Auch hier erhält der Tod etwas Versöhnliches. So wie es Widmer in seinen Gedichten und in den zahlreichen Gesprächen für sich selbst wünscht. Die Versöhnung gilt über den Tod hinaus: Das Jenseits stellt er sich als «Gemeinschaft der Willkommenen» vor.
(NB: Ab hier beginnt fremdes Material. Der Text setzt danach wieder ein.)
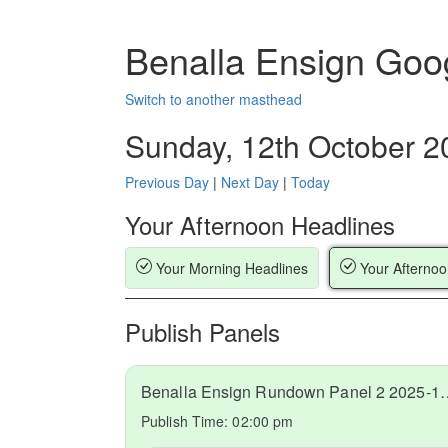
Benalla Ensign Goo
Switch to another masthead
Sunday, 12th October 2
Previous Day
|
Next Day
|
Today
Your Afternoon Headlines
Your Morning Headlines
Your Afternoo
Publish Panels
Benalla Ensign Rundow
Publish Time:
02:00 pm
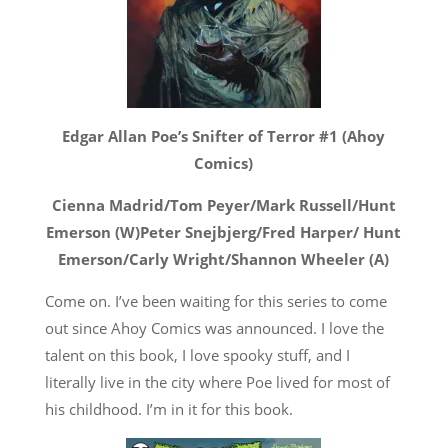
Edgar Allan Poe’s Snifter of Terror #1 (Ahoy
Comics)
Cienna Madrid/Tom Peyer/Mark Russell/Hunt
Emerson (W)Peter Snejbjerg/Fred Harper/ Hunt
Emerson/Carly Wright/Shannon Wheeler (A)
Come on. I’ve been waiting for this series to come
out since Ahoy Comics was announced. I love the
talent on this book, I love spooky stuff, and I
literally live in the city where Poe lived for most of
his childhood. I’m in it for this book.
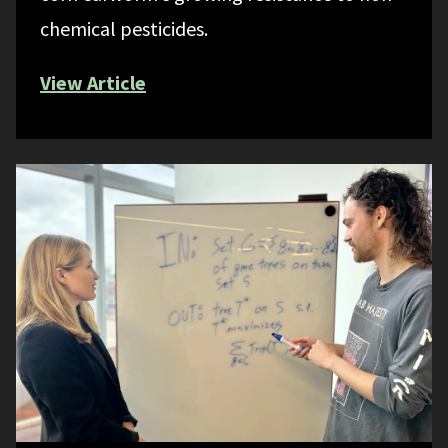
chemical pesticides.
View Article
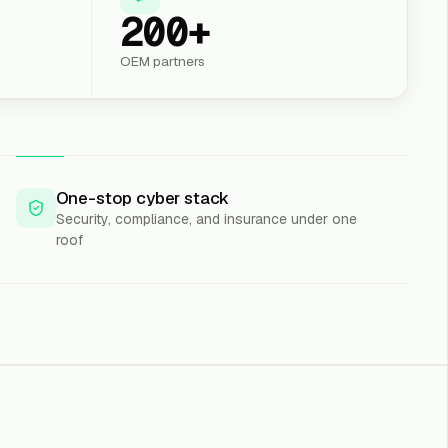
200+
OEM partners
One-stop cyber stack
Security, compliance, and insurance under one
roof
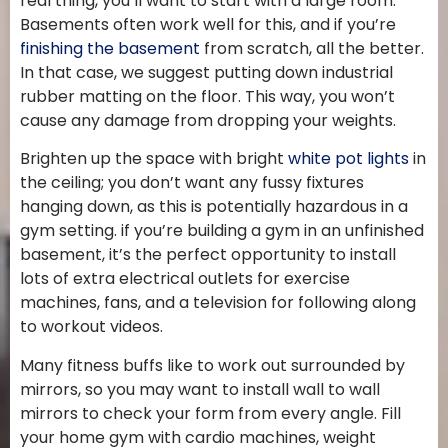
real thing, you’ll want to start with a large room.
Basements often work well for this, and if you’re
finishing the basement
from scratch, all the better.
In that case, we suggest putting down industrial
rubber matting on the floor. This way, you won’t
cause any damage from dropping your weights.
Brighten up the space with bright
white pot lights
in
the ceiling; you don’t want any fussy fixtures
hanging down, as this is potentially hazardous in a
gym setting. if you’re building a gym in an unfinished
basement, it’s the perfect opportunity to install
lots of extra electrical outlets for exercise
machines, fans, and a television for following along
to workout videos.
Many fitness buffs like to work out surrounded by
mirrors, so you may want to install wall to wall
mirrors to check your form from every angle. Fill
your home gym with cardio machines, weight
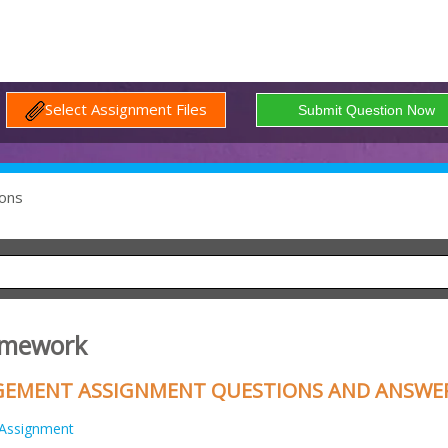
Select Assignment Files
ons
omework
GEMENT ASSIGNMENT QUESTIONS AND ANSWE
Assignment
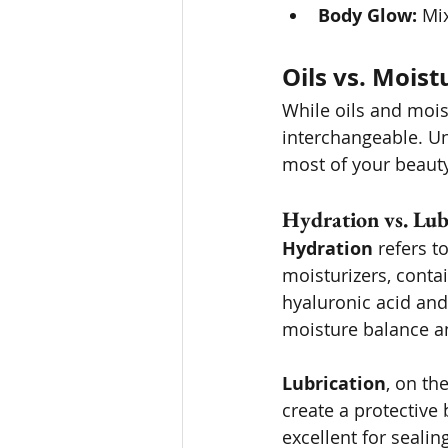
Body Glow:
 Mi
Oils vs. Moist
While oils and moist
interchangeable. U
most of your beauty
Hydration vs. Lub
Hydration
 refers t
moisturizers, contai
hyaluronic acid and 
moisture balance a
Lubrication
, on th
create a protective 
excellent for sealin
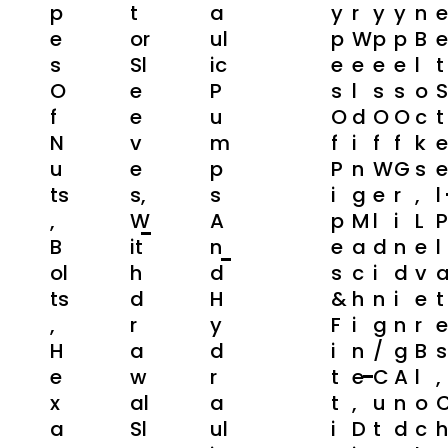
P
T
A
Y
R
Y
Y
N
E
E
Or
Ul
P
W
P
P
B
E
S
Sl
Ic
E
E
E
E
L
T
O
E
P
S
L
S
S
O
S
F
E
U
O
D
O
O
C
T
N
V
M
F
I
F
F
K
E
U
E
P
P
N
W
G
S
E
Ts
S,
S
I
G
E
R
,
L
,
W
A
P
M
L
I
L
P
B
It
N
E
A
D
N
E
L
Ol
H
D
S
C
I
D
V
Ts
D
H
&
H
N
I
E
T
,
R
Y
F
I
G
N
R
E
H
A
D
I
N
/
G
B
S
E
W
R
T
E
C
A
L
,
X
Al
A
T
,
U
N
O
A
Sl
Ul
I
D
T
D
C
H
Und fügt für das Leben hinzu: «Wenn die Hoffnung stirbt, sind wir doch alle tot.»

Schön und unerbittlich

Als Refrain dienen dem Film Widmers Spaziergänge durch die geliebte Uferzone am Pfäffikersee, die sich verändernden Jahreszeiten bilden die Schönheit des Lebens ab und das unerbittliche Vergehen der Zeit. Der Gang fällt zusehends schwerer, die Haltung ist gebückt.

«Röbi geht» ist ein berührender und tröstlicher Film, der auch der Trauer ihren Raum lässt. Er handelt vom Tod und erzählt gerade dadurch viel vom Leben.